I installed PDFMiner with pip to extract text from a Japanese PDF and the following problem occurred.
I(cid:888), Intellectual Production Techniques(cid:887)Good(cid:845)Reference(cid:853)Greed(cid:864)(cid:845)(cid:880)(cid:866). People(cid:884)intellectual production techniques(cid:923)teaching(cid:849)(cid:916). Solution: see Text extraction from PDF.
Notes on the research process
- Still have issues with CID Characters · Issue #39 · euske/pdfminer
- 2014
- Pointing out that CMap needs to be reworked.
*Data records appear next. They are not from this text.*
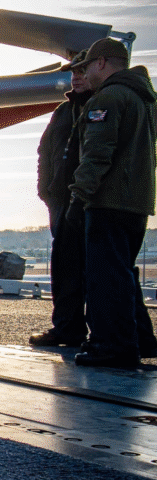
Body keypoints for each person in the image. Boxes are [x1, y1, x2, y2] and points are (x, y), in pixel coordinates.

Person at [67, 38, 157, 368]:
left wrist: (79, 197)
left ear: (102, 63)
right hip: (138, 201)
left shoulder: (107, 98)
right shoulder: (145, 99)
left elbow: (97, 154)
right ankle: (140, 340)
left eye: (87, 66)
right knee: (123, 274)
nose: (85, 74)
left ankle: (112, 347)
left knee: (105, 277)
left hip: (108, 201)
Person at [29, 50, 90, 348]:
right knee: (64, 268)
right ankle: (68, 328)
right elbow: (44, 150)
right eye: (73, 72)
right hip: (62, 202)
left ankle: (114, 336)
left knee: (99, 270)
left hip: (90, 202)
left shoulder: (102, 106)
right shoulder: (63, 112)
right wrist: (47, 191)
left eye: (82, 72)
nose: (76, 78)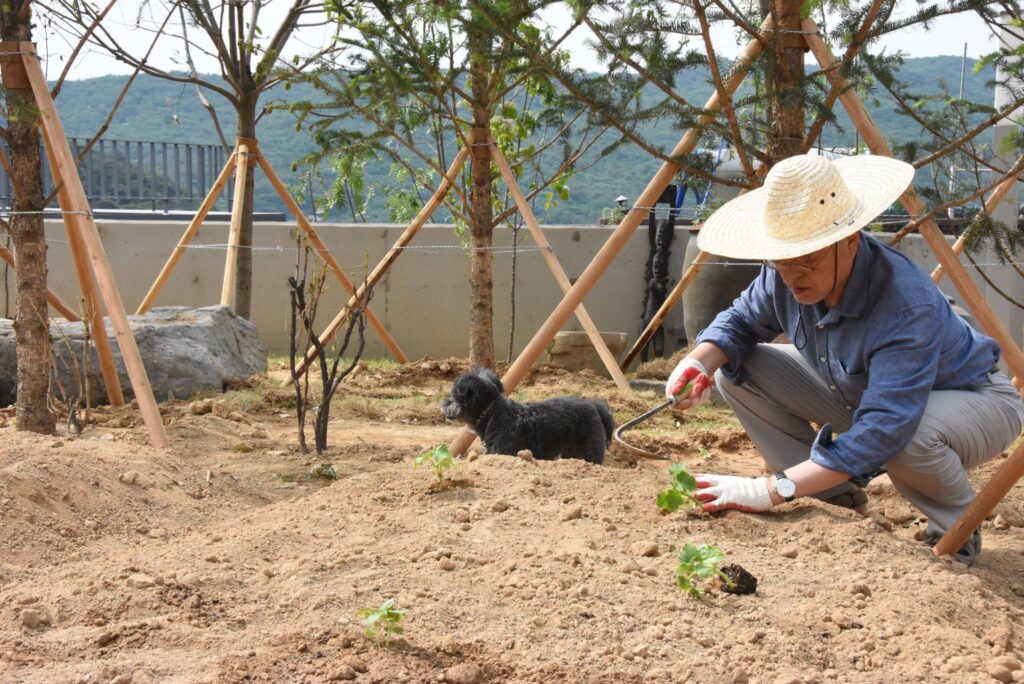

- pdfminer - PDF text extraction returns wrong characters due to ToUnicode map - Stack Overflow
- 2015
- Talking about [ToUnicode map
- python - What to do with CIDs in text extracted by PDFMiner? - Stack Overflow
- Talking about ToUnicode map
- How can I extract embedded fonts from a PDF as valid font files? - Stack Overflow
- Can embedded fonts be extracted? Discussion
- Extracting Japanese text from PDF with PDFMiner
- Reports of two-point stools and others being replaced by CID
- I tried to use Python to extract text data from PDF (pdfminer.six) - Arakan “BOKU“‘s IT Daily Life
- 2018
- Example of importing and using from within a script rather than from the command line
- This one, like my environment, has hiragana as CID.
This page is auto-translated from /nishio/CID問題 using DeepL. If you looks something interesting but the auto-translated English is not good enough to understand it, feel free to let me know at @nishio_en. I’m very happy to spread my thought to non-Japanese readers.